KARACHI: VIS Credit Rating Company Limited has reaffirmed the entity ratings of RYK Mills Limited at single A/A-two. Outlook on the assigned ratings is stable.
Previous rating action was announced on Feb. 19, 2021, said release on Wednesday.
Ratings reaffirmation continues to factor in the extensive sponsors experience, long-standing business relationships with institutional customers and sizeable sugarcane crushing operations along with the presence in power division. Ratings also reflect the improvement in crushing capacity over the past two years on the back of significant capex pertaining to steam efficiency enhancement and reduction of process bottlenecks.
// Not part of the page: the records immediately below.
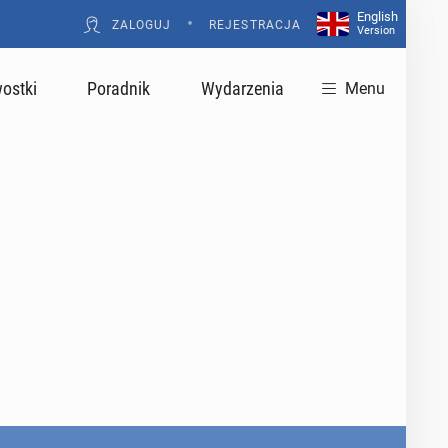
English
•
ZALOGUJ
REJESTRACJA
Version
ostki
Poradnik
Wydarzenia
Menu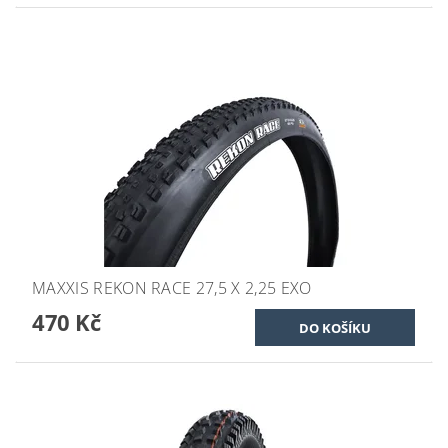
MAXXIS REKON RACE 27,5 X 2,25 EXO
470 Kč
During the period under review, the company fully divested its wholly-owned subsidiary, SW Sugar Mills Limited, with immediate payment settlement. Business risk profile of sugar sector is high given inherent cyclicality in crop levels and raw material prices; however, given the indication of higher crop coverage area demand supply dynamics are expected to depict some improvement in the ongoing year.
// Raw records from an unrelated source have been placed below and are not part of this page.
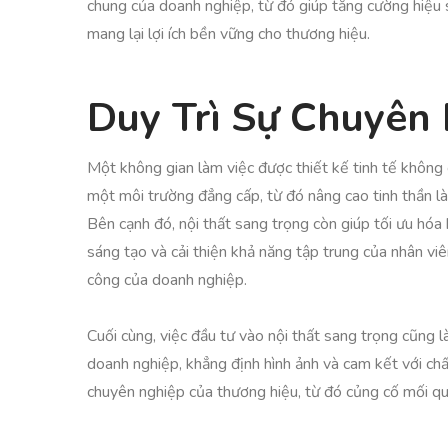
chung của doanh nghiệp, từ đó giúp tăng cường hiệu su
mang lại lợi ích bền vững cho thương hiệu.
Duy Trì Sự Chuyên
Một không gian làm việc được thiết kế tinh tế không
một môi trường đẳng cấp, từ đó nâng cao tinh thần là
Bên cạnh đó, nội thất sang trọng còn giúp tối ưu hóa
sáng tạo và cải thiện khả năng tập trung của nhân viê
công của doanh nghiệp.
Cuối cùng, việc đầu tư vào nội thất sang trọng cũng 
doanh nghiệp, khẳng định hình ảnh và cam kết với ch
chuyên nghiệp của thương hiệu, từ đó củng cố mối qua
The ratings further take note of developments with regards to penalties imposed by CCP on certain sugar mills and legal proceedings for interim relief initiated by the subject company. However, in the meanwhile, uncertainty of the outcome would persist on the sector. The material impact of penalty imposed (amounting to Rs 1.5 billion on RYK will be significant and hence VIS will continue to monitor further development in this matter.
The management has planned to set up a new distillery plant with stated ethanol production capacity of 125,000 liters per day.